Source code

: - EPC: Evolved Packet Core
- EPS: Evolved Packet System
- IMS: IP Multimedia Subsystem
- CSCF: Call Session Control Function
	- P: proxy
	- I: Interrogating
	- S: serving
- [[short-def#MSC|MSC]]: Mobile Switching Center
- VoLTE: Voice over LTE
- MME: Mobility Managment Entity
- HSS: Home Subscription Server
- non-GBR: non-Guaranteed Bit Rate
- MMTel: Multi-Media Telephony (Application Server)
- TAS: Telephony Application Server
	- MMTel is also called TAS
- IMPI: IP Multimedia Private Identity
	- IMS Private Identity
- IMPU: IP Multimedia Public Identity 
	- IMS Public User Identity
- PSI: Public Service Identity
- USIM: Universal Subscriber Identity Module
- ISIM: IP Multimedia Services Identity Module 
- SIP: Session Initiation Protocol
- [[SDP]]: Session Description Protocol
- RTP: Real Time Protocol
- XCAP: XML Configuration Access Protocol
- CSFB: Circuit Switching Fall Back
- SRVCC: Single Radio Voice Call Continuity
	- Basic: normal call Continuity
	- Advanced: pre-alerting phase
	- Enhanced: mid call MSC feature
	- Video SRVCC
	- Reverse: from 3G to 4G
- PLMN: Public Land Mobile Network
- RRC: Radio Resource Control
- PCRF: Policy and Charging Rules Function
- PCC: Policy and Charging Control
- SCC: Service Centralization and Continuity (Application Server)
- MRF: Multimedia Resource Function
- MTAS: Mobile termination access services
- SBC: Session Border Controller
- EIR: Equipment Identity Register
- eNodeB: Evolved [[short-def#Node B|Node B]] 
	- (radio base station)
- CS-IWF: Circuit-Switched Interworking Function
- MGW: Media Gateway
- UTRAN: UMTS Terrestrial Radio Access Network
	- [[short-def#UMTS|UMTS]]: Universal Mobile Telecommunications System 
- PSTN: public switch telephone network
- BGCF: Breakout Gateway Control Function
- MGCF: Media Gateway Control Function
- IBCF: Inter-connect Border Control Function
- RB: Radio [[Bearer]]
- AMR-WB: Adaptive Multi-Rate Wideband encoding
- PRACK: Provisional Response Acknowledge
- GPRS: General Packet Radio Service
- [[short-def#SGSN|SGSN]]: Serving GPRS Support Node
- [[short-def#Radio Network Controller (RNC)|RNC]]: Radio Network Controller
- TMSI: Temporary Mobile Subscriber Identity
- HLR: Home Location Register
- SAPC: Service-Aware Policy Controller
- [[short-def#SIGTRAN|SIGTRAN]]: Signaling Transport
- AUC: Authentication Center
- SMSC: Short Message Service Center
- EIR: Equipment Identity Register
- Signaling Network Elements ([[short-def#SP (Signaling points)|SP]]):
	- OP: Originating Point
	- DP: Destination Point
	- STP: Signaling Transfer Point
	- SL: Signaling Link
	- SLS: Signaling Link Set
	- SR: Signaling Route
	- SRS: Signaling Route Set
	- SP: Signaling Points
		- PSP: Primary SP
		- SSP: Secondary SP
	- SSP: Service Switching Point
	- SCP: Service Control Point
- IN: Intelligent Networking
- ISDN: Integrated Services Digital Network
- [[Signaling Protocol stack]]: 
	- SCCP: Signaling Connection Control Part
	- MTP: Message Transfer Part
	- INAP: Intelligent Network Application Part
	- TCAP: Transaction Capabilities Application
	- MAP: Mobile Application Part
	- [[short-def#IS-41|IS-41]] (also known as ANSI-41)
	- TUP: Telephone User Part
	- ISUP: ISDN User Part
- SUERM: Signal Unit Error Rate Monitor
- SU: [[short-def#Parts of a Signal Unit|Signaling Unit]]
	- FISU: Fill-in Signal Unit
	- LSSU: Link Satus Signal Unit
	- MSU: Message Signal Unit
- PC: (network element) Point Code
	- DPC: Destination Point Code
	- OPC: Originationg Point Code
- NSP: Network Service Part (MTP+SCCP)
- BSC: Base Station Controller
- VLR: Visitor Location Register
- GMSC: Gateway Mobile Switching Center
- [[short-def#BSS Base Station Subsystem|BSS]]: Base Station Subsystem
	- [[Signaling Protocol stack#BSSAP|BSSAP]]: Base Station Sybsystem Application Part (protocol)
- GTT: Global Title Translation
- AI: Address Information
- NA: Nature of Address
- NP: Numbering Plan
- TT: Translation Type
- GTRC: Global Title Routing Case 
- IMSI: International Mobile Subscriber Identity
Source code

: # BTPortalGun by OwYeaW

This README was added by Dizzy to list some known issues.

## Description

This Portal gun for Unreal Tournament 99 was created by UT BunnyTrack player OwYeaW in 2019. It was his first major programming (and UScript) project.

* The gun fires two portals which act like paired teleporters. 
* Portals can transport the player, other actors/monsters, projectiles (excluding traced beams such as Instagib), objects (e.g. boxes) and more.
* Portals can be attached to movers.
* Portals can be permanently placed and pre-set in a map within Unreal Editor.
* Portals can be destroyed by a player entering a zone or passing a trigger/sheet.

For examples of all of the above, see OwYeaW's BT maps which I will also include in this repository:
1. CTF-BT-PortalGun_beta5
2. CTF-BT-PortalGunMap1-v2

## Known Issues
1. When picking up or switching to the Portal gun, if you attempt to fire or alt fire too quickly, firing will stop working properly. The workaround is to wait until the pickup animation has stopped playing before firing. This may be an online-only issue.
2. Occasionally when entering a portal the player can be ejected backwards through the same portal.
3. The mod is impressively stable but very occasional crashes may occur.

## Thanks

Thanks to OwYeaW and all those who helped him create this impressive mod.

#####

* _What you need to do_
Copy out, character for character, every line from the one containing "This README was" through the end of the items above, including both of those lines.

* _Answer box_
This README was added by Dizzy to list some known issues.

## Description

This Portal gun for Unreal Tournament 99 was created by UT BunnyTrack player OwYeaW in 2019. It was his first major programming (and UScript) project.

* The gun fires two portals which act like paired teleporters. 
* Portals can transport the player, other actors/monsters, projectiles (excluding traced beams such as Instagib), objects (e.g. boxes) and more.
* Portals can be attached to movers.
* Portals can be permanently placed and pre-set in a map within Unreal Editor.
* Portals can be destroyed by a player entering a zone or passing a trigger/sheet.

For examples of all of the above, see OwYeaW's BT maps which I will also include in this repository:
1. CTF-BT-PortalGun_beta5
2. CTF-BT-PortalGunMap1-v2

## Known Issues
1. When picking up or switching to the Portal gun, if you attempt to fire or alt fire too quickly, firing will stop working properly. The workaround is to wait until the pickup animation has stopped playing before firing. This may be an online-only issue.
2. Occasionally when entering a portal the player can be ejected backwards through the same portal.
3. The mod is impressively stable but very occasional crashes may occur.

## Thanks

Thanks to OwYeaW and all those who helped him create this impressive mod.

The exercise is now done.